The move to standardized curriculums is based on that old utopian delusion that we can systematize every concept and make sure everything is perfectly fair. Each student gets the same “perfect” lesson that yields the same “correct” final understanding and no one can claim to be more or less advantaged. Have no fear, robo-curriculum is here. And since everyone passes, everyone must have learned what they needed.
We pretend we can all roll out the same plan and get the same results for everyone, but for most subjects, once a student surpasses the simple knowledge level, there is rarely a perfect answer. Learning is about developing nuanced skills, confronting faulty assumptions, and cultivating an ability and inclination to pursue deeper understanding.
Sir Ken Robinson takes on standardization in his Ted Talk, Escaping Education’s “Death Valley”:
One of the effects of the current culture has been to de-professionalize teachers … the dominant culture of education has come to focus on, not teaching and learning, but testing … in place of curiosity, what we have is a culture of compliance. Our children and teachers are encouraged to follow routine algorithms, rather than to excite that power of imagination and curiosity.
By contrast, Robinson identifies three things that all the highest performing education systems—Finland, Singapore, Australia, Canada, South Korea, etc.—focus on:
They individualize teaching and learning. They recognize that for optimal student learning, the system has to engage students’ curiosity, individuality, and creativity.
They attribute a very high status to teachers and acknowledge the investment required in high quality professional development.
They devolve responsibility to the school level to get the job done, rather than putting control over educational practices into the hands of state governments. As Robinson explains, “The thing is, education doesn’t go on in the committee rooms of our legislative buildings. It happens in classrooms and schools and the people who do it are the teachers and their students. And if you remove their discretion, it stops working.”

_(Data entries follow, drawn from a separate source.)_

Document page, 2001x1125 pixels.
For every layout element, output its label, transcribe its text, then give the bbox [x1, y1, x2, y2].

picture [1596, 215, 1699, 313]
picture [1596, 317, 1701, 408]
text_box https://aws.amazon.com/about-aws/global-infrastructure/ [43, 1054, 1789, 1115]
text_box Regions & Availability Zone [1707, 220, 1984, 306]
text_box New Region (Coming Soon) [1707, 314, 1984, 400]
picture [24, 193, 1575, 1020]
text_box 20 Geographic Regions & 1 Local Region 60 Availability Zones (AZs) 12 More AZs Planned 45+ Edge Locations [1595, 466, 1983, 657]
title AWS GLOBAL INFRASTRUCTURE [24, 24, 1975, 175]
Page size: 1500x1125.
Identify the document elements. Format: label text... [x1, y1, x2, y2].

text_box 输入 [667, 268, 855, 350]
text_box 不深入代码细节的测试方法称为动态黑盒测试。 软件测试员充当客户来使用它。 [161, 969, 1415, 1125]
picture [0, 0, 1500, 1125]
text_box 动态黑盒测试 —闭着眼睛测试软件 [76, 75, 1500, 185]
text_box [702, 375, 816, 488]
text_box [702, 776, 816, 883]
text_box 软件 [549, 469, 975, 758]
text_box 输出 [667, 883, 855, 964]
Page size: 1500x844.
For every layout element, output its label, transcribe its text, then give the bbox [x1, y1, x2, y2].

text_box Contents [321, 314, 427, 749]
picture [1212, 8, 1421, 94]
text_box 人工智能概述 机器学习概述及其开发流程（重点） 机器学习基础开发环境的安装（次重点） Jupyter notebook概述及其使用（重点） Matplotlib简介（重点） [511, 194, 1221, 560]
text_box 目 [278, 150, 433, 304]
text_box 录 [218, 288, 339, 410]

Teachers must have the authority to select lessons, teach, give failing grades, punish those who cheat, and determine that behavior is unacceptable without themselves being subject to a courtroom inquisition. School administrations must be empowered to determine that students need skills not required on state tests. They must be able to remove incompetent teachers and tell insubordinate parents that their child’s individual demand is not in the best interest of all. Education can only become what society needs it to become when we empower every school, teacher, and student to actively participate in the educational process. We don’t need extensive rule books or broad state mandated curriculums. We need talented teachers who are expected to be an authority in human development and are empowered to utilize their judgment to create an energized, challenging learning experience.